Fig. 5.. Dual RNA-seq identifies mycobacterial transcripts specifically enriched in necrotic wild-type granulomas.

(A) Volcano plot showing differential expression of M. marinum genes in WT granulomas vs broth culture. The horizontal dotted line indicates a p_adj threshold of 0.1, whereas the vertical dotted lines represent log₂ fold change thresholds of −1 and 1 respectively. (B) Venn diagram comparing upregulated mycobacterial genes from necrotic granulomas in zebrafish with previously published data from in vivo mouse macrophages. (C, D) Heatmaps showing mycobacterial genes commonly upregulated in zebrafish necrotic granulomas and in vivo mouse macrophages, related to PDIM synthesis & transport, and cholesterol catabolism. AM- alveolar macrophages, IM – interstitial macrophages. Four randomly selected genes specifically upregulated in necrotic granulomas (colored green) were included to improve scaling and avoid skewed representation. (E) Heatmaps showing mycobacterial genes specifically upregulated in zebrafish necrotic granulomas vs in vivo mouse macrophages, related to resuscitation promoting factors, ion transport, electron transport chain, nitrogen metabolism, oxidative stress response, chaperones, and Clp proteases. (F) Box plots showing the median log normalized counts of representative transcripts from (E) in WT granulomas and broth culture. Each data point represents the log normalized count of the respective transcript from an individual experiment. Benjamini-Hochberg (BH) correction was used to determine the adjusted p-values.

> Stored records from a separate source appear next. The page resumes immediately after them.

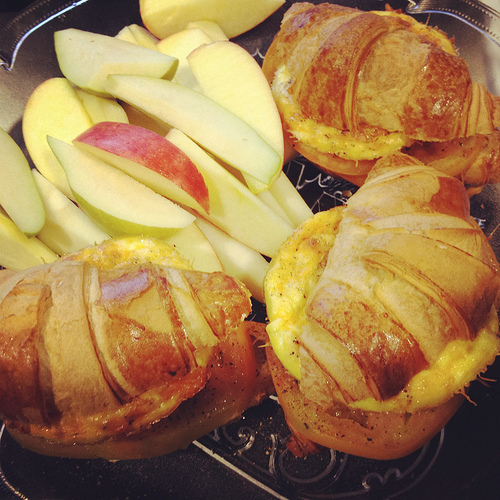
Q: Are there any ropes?
A: No, there are no ropes.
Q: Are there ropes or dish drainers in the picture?
A: No, there are no ropes or dish drainers.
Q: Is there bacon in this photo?
A: Yes, there is bacon.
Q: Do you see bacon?
A: Yes, there is bacon.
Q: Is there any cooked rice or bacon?
A: Yes, there is cooked bacon.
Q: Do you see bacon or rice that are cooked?
A: Yes, the bacon is cooked.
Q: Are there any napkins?
A: No, there are no napkins.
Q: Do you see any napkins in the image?
A: No, there are no napkins.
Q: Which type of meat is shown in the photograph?
A: The meat is bacon.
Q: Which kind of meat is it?
A: The meat is bacon.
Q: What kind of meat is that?
A: This is bacon.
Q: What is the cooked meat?
A: The meat is bacon.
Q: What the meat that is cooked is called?
A: The meat is bacon.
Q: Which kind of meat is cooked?
A: The meat is bacon.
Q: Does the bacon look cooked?
A: Yes, the bacon is cooked.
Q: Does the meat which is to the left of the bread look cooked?
A: Yes, the bacon is cooked.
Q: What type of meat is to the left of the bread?
A: The meat is bacon.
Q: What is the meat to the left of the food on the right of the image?
A: The meat is bacon.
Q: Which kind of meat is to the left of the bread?
A: The meat is bacon.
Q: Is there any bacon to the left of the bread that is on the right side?
A: Yes, there is bacon to the left of the bread.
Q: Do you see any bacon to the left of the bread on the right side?
A: Yes, there is bacon to the left of the bread.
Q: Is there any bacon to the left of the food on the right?
A: Yes, there is bacon to the left of the bread.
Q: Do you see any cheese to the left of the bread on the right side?
A: No, there is bacon to the left of the bread.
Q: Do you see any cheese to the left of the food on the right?
A: No, there is bacon to the left of the bread.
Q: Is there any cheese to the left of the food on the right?
A: No, there is bacon to the left of the bread.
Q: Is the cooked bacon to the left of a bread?
A: Yes, the bacon is to the left of a bread.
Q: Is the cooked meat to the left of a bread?
A: Yes, the bacon is to the left of a bread.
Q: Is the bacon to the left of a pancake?
A: No, the bacon is to the left of a bread.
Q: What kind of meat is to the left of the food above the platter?
A: The meat is bacon.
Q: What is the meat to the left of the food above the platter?
A: The meat is bacon.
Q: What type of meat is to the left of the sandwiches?
A: The meat is bacon.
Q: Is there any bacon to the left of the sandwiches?
A: Yes, there is bacon to the left of the sandwiches.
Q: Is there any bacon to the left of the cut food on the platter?
A: Yes, there is bacon to the left of the sandwiches.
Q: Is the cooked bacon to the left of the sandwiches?
A: Yes, the bacon is to the left of the sandwiches.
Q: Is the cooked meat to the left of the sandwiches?
A: Yes, the bacon is to the left of the sandwiches.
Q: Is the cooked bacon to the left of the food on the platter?
A: Yes, the bacon is to the left of the sandwiches.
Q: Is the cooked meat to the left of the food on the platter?
A: Yes, the bacon is to the left of the sandwiches.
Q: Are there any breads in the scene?
A: Yes, there is a bread.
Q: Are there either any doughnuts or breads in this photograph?
A: Yes, there is a bread.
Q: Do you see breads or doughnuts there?
A: Yes, there is a bread.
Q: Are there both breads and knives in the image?
A: No, there is a bread but no knives.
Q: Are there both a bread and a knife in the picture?
A: No, there is a bread but no knives.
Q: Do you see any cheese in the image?
A: No, there is no cheese.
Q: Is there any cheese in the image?
A: No, there is no cheese.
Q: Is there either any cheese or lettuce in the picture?
A: No, there are no cheese or lettuce.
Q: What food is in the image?
A: The food is a bread.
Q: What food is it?
A: The food is a bread.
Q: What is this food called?
A: That is a bread.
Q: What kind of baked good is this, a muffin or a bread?
A: That is a bread.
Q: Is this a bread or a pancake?
A: This is a bread.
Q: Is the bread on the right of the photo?
A: Yes, the bread is on the right of the image.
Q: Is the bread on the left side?
A: No, the bread is on the right of the image.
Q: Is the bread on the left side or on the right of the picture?
A: The bread is on the right of the image.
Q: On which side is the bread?
A: The bread is on the right of the image.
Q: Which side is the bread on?
A: The bread is on the right of the image.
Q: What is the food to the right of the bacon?
A: The food is a bread.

Fig. 6.. Lineage-specific adaptive variation in M. tuberculosis genes enriched in necrotic granulomas.

(A, B) Distribution plots comparing the frequency of lineage-specific non-synonymous (A) or synonymous (B) mutations in the M. tuberculosis homologs of the top 50 granuloma-specific genes (red bars) to a simulated distribution of random mutations in this gene set (grey bars). n = 1,000 simulation events, a one-sided (right-tailed) permutation test was used to determine p-values. (C) Phylogenetic trees of 69 M. tuberculosis clinical isolates representing the seven primary lineages (L1-L7) and several major sub-lineages, including L4.1-L4.9 with mutational events for representative granuloma-specific genes (i) mmpL9 and (ii) Rv1215c highlighted. Blue squares represent non-synonymous mutations, and the green circle represents a synonymous mutation. Branch colors indicate the inferred lineages.